ACMI Conversations

Anime and Feminism

Scroll to content

About the talk

Are the heroines of modern anime confronting the stereotyped female characters that preceded them? Or are they still designed merely to service the fantastical and unrealistic desires of male fans?

In this traditionally male-dominated genre, the growing trend of empowered female protagonists is a welcome development. Still, there’s no shortage of anime productions that feature excessive ‘fan-service’ – highly objectified representations of women. For every baddass heroine like Princess Mononoke’s San, there are the subjugated female characters in Keijo, designed purely for the male gaze.

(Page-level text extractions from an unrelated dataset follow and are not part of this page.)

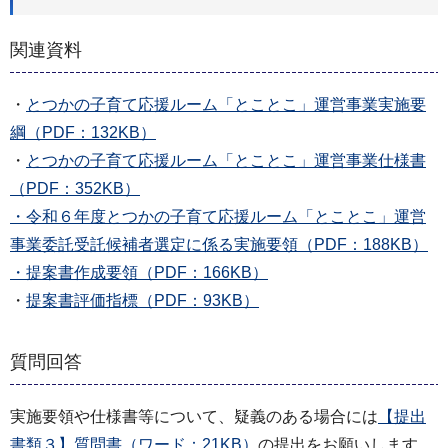
関連資料
・
とつかの子育て応援ルーム「とことこ」運営事業実施要
綱（PDF：132KB）
・
とつかの子育て応援ルーム「とことこ」運営事業仕様書
（PDF：352KB）
・令和６年度とつかの子育て応援ルーム「とことこ」運営
事業委託受託候補者選定に係る実施要領（PDF：188KB）
・提案書作成要領（PDF：166KB）
・
提案書評価指標（PDF：93KB）
質問回答
実施要領や仕様書等について、疑義のある場合には
【提出
書類３】質問書（ワード：21KB）
の提出をお願いします。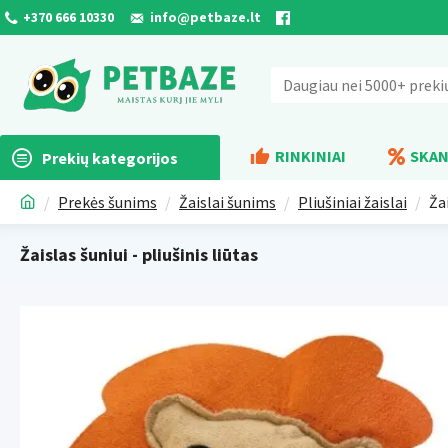
+370 666 10330
info@petbaze.lt
RINKINIAI
SKAN
Prekių kategorijos
Prekės šunims
Žaislai šunims
Pliušiniai žaislai
Žai
Žaislas šuniui - pliušinis liūtas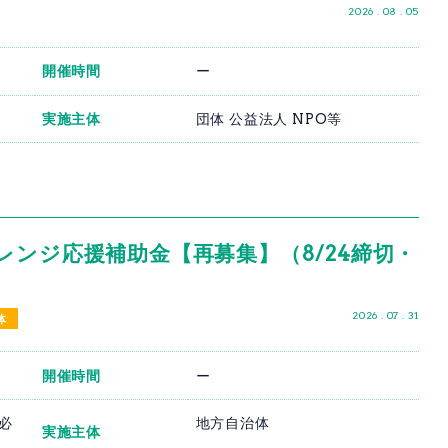
2026 . 08 . 05
開催時間
ー
実施主体
団体 公益法人 NPO等
レンジ応援補助金【再募集】（8/24締切・
2026 . 07 . 31
体
開催時間
ー
時必
地方自治体
実施主体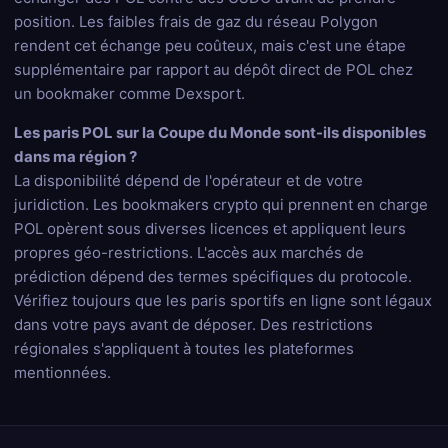
position. Les faibles frais de gaz du réseau Polygon
rendent cet échange peu coûteux, mais c'est une étape
supplémentaire par rapport au dépôt direct de POL chez
un bookmaker comme Dexsport.
Les paris POL sur la Coupe du Monde sont-ils disponibles
dans ma région ?
La disponibilité dépend de l'opérateur et de votre
juridiction. Les bookmakers crypto qui prennent en charge
POL opèrent sous diverses licences et appliquent leurs
propres géo-restrictions. L'accès aux marchés de
prédiction dépend des termes spécifiques du protocole.
Vérifiez toujours que les paris sportifs en ligne sont légaux
dans votre pays avant de déposer. Des restrictions
régionales s'appliquent à toutes les plateformes
mentionnées.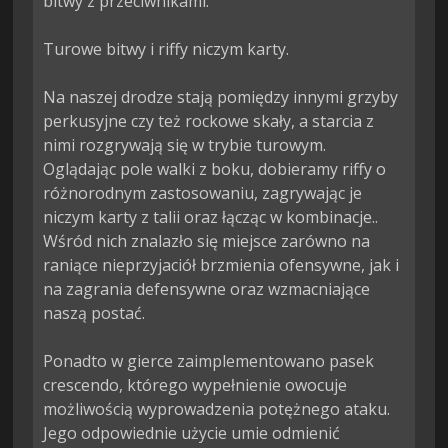
bitwy z przeciwnikami.

Turowe bitwy i riffy niczym karty.

Na naszej drodze stają pomiędzy innymi grzyby 
perkusyjne czy też rockowe skały, a starcia z 
nimi rozgrywają się w trybie turowym. 
Oglądając pole walki z boku, dobieramy riffy o 
różnorodnym zastosowaniu, zagrywając je 
niczym karty z talii oraz łącząc w kombinacje.. 
Wśród nich znalazło się miejsce zarówno na 
raniące nieprzyjaciół brzmienia ofensywne, jak i 
na zagrania defensywne oraz wzmacniające 
naszą postać.

Ponadto w gierce zaimplementowano pasek 
crescendo, którego wypełnienie owocuje 
możliwością wyprowadzenia potężnego ataku. 
Jego odpowiednie użycie umie odmienić 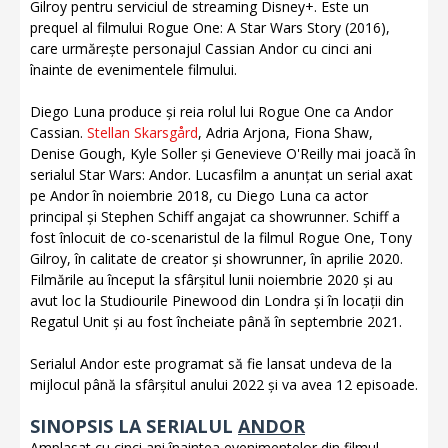
Gilroy pentru serviciul de streaming Disney+. Este un
prequel al filmului Rogue One: A Star Wars Story (2016),
care urmărește personajul Cassian Andor cu cinci ani
înainte de evenimentele filmului.
Diego Luna produce și reia rolul lui Rogue One ca Andor
Cassian.
Stellan Skarsgård
, Adria Arjona, Fiona Shaw,
Denise Gough, Kyle Soller și Genevieve O'Reilly mai joacă în
serialul Star Wars: Andor. Lucasfilm a anunțat un serial axat
pe Andor în noiembrie 2018, cu Diego Luna ca actor
principal și Stephen Schiff angajat ca showrunner. Schiff a
fost înlocuit de co-scenaristul de la filmul Rogue One, Tony
Gilroy, în calitate de creator și showrunner, în aprilie 2020.
Filmările au început la sfârșitul lunii noiembrie 2020 și au
avut loc la Studiourile Pinewood din Londra și în locații din
Regatul Unit și au fost încheiate până în septembrie 2021.
Serialul Andor este programat să fie lansat undeva de la
mijlocul până la sfârșitul anului 2022 și va avea 12 episoade.
SINOPSIS LA SERIALUL
ANDOR
Amplasat cu cinci ani înaintea evenimentelor din filmul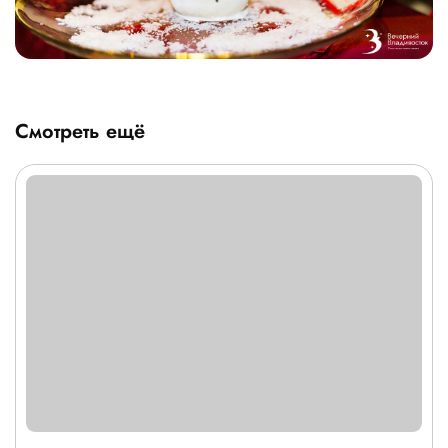
Смотреть ещё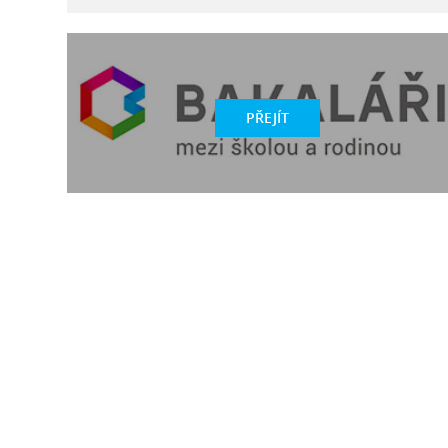
PŘEJÍT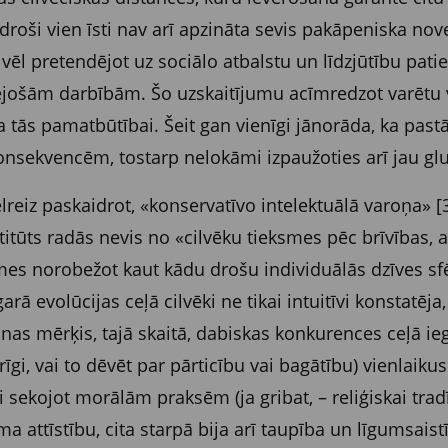
» droši vien īsti nav arī apzināta sevis pakāpeniska no
ēl pretendējot uz sociālo atbalstu un līdzjūtību patie
jošām darbībām. Šo uzskaitījumu acīmredzot varētu vēl
ka tās pamatbūtībai. Šeit gan vienīgi jānorāda, ka past
onsekvencēm, tostarp nelokāmi izpaužoties arī jau glu
ēlreiz paskaidrot, «konservatīvo intelektuālā varoņa» [
stitūts radās nevis
no «cilvēku tieksmes pēc brīvības, 
es norobežot kaut kādu drošu individuālās dzīves sfēr
ā evolūcijas ceļā cilvēki ne tikai intuitīvi konstatēja,
anas mērķis, tajā skaitā, dabiskas konkurences ceļā 
i, vai to dēvēt par pārticību vai bagātību) vienlaikus
i sekojot morālām praksēm (ja gribat, – reliģiskai tradī
a attīstību, cita starpā bija arī taupība un līgumsaistī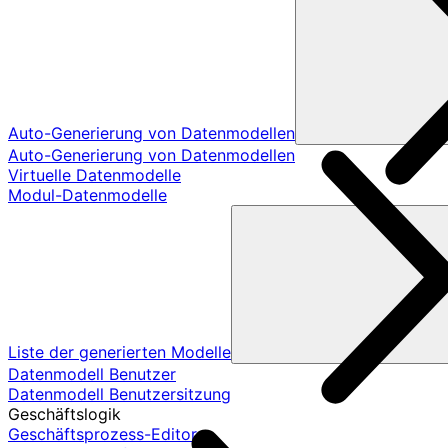
Auto-Generierung von Datenmodellen
Auto-Generierung von Datenmodellen
Virtuelle Datenmodelle
Modul-Datenmodelle
Liste der generierten Modelle
Datenmodell Benutzer
Datenmodell Benutzersitzung
Geschäftslogik
Geschäftsprozess-Editor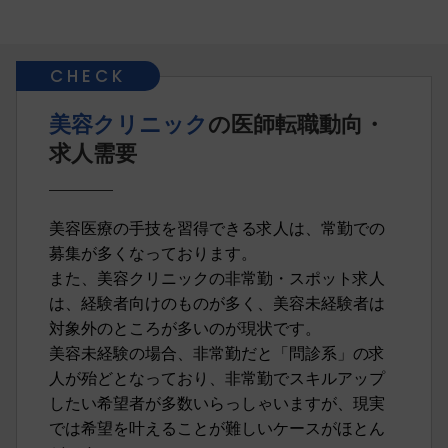
美容クリニック
の医師転職動向・
求人需要
美容医療の手技を習得できる求人は、常勤での
募集が多くなっております。
また、美容クリニックの非常勤・スポット求人
は、経験者向けのものが多く、美容未経験者は
対象外のところが多いのが現状です。
美容未経験の場合、非常勤だと「問診系」の求
人が殆どとなっており、非常勤でスキルアップ
したい希望者が多数いらっしゃいますが、現実
では希望を叶えることが難しいケースがほとん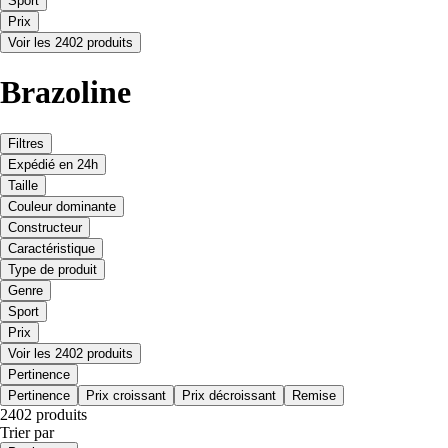
Sport
Prix
Voir les 2402 produits
Brazoline
Filtres
Expédié en 24h
Taille
Couleur dominante
Constructeur
Caractéristique
Type de produit
Genre
Sport
Prix
Voir les 2402 produits
Pertinence
Pertinence
Prix croissant
Prix décroissant
Remise
2402 produits
Trier par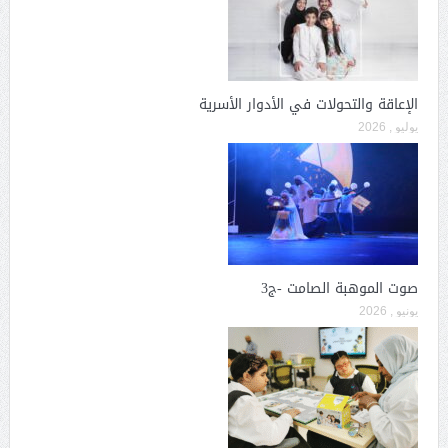
الإعاقة والتحولات في الأدوار الأسرية
يوليو , 2026
صوت الموهبة الصامت -ج3
يونيو , 2026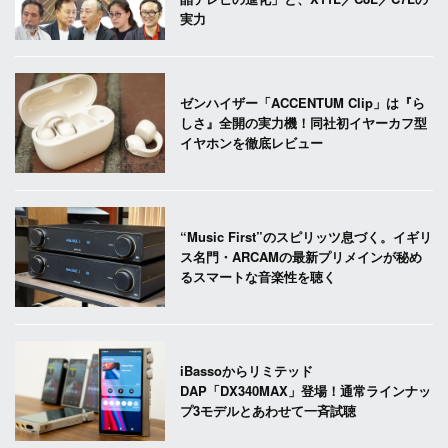
実力
ゼンハイザー「ACCENTUM Clip」は『ら
しさ』全開の実力機！同社初イヤーカフ型
イヤホンを徹底レビュー
“Music First”のスピリッツ息づく。イギリ
ス名門・ARCAMの最新プリメインが秘め
るスマートな音楽性を聴く
iBassoからリミテッド
DAP「DX340MAX」登場！通常ラインナッ
プ3モデルとあわせて一斉試聴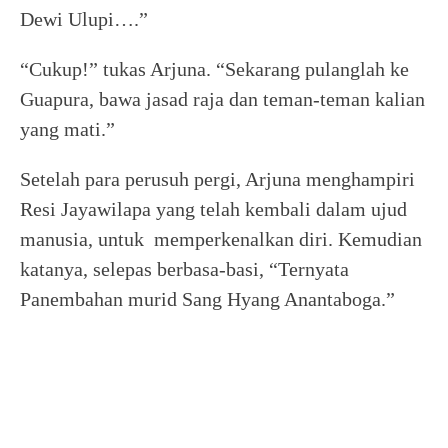
Dewi Ulupi….”
“Cukup!” tukas Arjuna. “Sekarang pulanglah ke
Guapura, bawa jasad raja dan teman-teman kalian
yang mati.”
Setelah para perusuh pergi, Arjuna menghampiri
Resi Jayawilapa yang telah kembali dalam ujud
manusia, untuk memperkenalkan diri. Kemudian
katanya, selepas berbasa-basi, “Ternyata
Panembahan murid Sang Hyang Anantaboga.”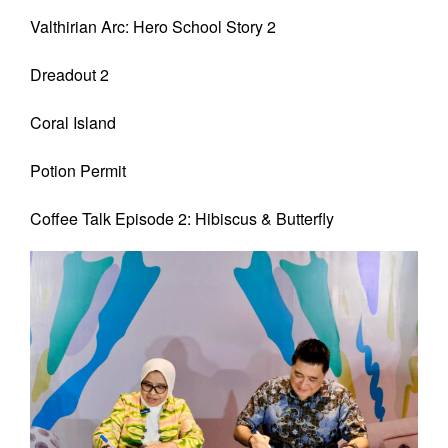
Valthirian Arc: Hero School Story 2
Dreadout 2
Coral Island
Potion Permit
Coffee Talk Episode 2: Hibiscus & Butterfly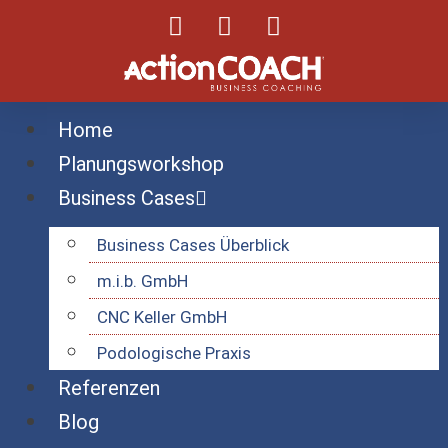
Home
Planungsworkshop
Business Cases
Business Cases Überblick
m.i.b. GmbH
CNC Keller GmbH
Podologische Praxis
Referenzen
Blog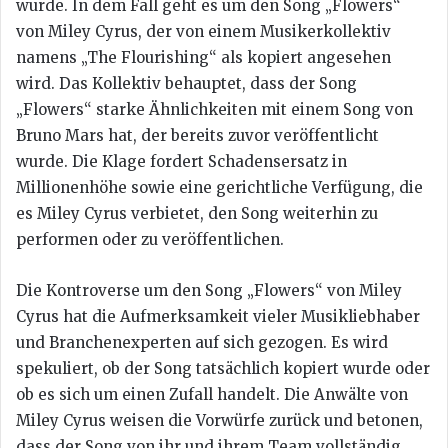
wurde. In dem Fall geht es um den Song „Flowers“
von Miley Cyrus, der von einem Musikerkollektiv
namens „The Flourishing“ als kopiert angesehen
wird. Das Kollektiv behauptet, dass der Song
„Flowers“ starke Ähnlichkeiten mit einem Song von
Bruno Mars hat, der bereits zuvor veröffentlicht
wurde. Die Klage fordert Schadensersatz in
Millionenhöhe sowie eine gerichtliche Verfügung, die
es Miley Cyrus verbietet, den Song weiterhin zu
performen oder zu veröffentlichen.
Die Kontroverse um den Song „Flowers“ von Miley
Cyrus hat die Aufmerksamkeit vieler Musikliebhaber
und Branchenexperten auf sich gezogen. Es wird
spekuliert, ob der Song tatsächlich kopiert wurde oder
ob es sich um einen Zufall handelt. Die Anwälte von
Miley Cyrus weisen die Vorwürfe zurück und betonen,
dass der Song von ihr und ihrem Team vollständig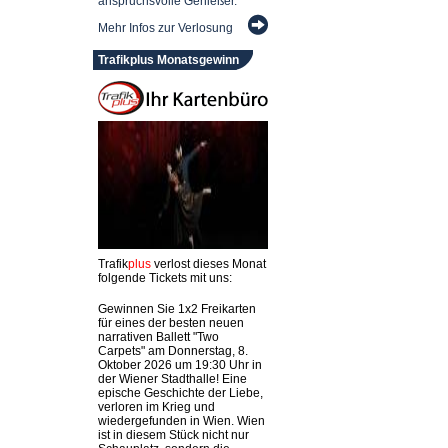
anspruchsvolle Genießer.
Mehr Infos zur Verlosung
Trafikplus Monatsgewinn
Trafik
plus
verlost dieses Monat
folgende Tickets mit uns:
Gewinnen Sie 1x2 Freikarten
für eines der besten neuen
narrativen Ballett "Two
Carpets" am Donnerstag, 8.
Oktober 2026 um 19:30 Uhr in
der Wiener Stadthalle! Eine
epische Geschichte der Liebe,
verloren im Krieg und
wiedergefunden in Wien. Wien
ist in diesem Stück nicht nur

Join academics, critics and cultural commentators to unravel anime’s approach to women and test whether it could become a new ground for feminism.  

About the panel

Jessica McCallum
Jessica McCallum currently works with Madman Entertainment, a Melbourne founded and leading Australian independent entertainment company. As the Head of Social Media and Anime Marketing, Jess is responsible for social media strategies and marketing initiatives. She has played an instrumental part in propelling the growth of Madman's anime audience and community by developing effective and engaging campaigns for key product categories and releases. Working alongside peers who are pushing the organisation in exciting new directions, both in theatrical (Your Name, A Silent Voice), national anime festivals and direct-to-consumer digital streaming via AnimeLab, Jess is extremely passionate about bringing the latest and greatest anime content to Aussie and NZ fans.

Phillip Brophy
Philip Brophy curated the first major retrospective of manga artist Osamu Tezuka for the National Gallery of Victoria in 2006. The exhibition toured to the Art Gallery of New South Wales in Sydney and the Asian Art Museum of San Francisco the following year. In 2005, he was commissioned to write “100 Anime” for the British Film Institute in London. In previous years he has curated film retrospective programmes for the Melbourne International Film Festival on Tezuka (1995) and Studio Ghibli (1997). He interviewed Hayao Miyazaki in Tokyo for the exhibition he curated on Japanese and American animation for the Museum of Contemporary Art, “Kaboom!” (1993). He has been published extensively in international journals on anime and manga.

Nikki Lam
Nikki Lam is a visual artist, curator and programmer based in Melbourne. Working primarily with the moving image, she is passionate about the cross-sections of screen cultures, media arts and representations. Born in Hong Kong, she is interested in exploring the translations of post-colonial identities and narratives in the hybrid world, often through the studies of rituals, language, time and space. She is the former Artistic Director of Channels Video Art Festival (2014-2016) and has worked in a range of arts organisations including Footscray Community Arts Centre, Peril Magazine and Foundation for Art and Creative Technology (FACT). She is currently ACMI X Coordinator for the Australian Centre for the Moving Image. Nikki grew up with anime in Hong Kong and would consider the medium as the fundamental ingredient of her formative years.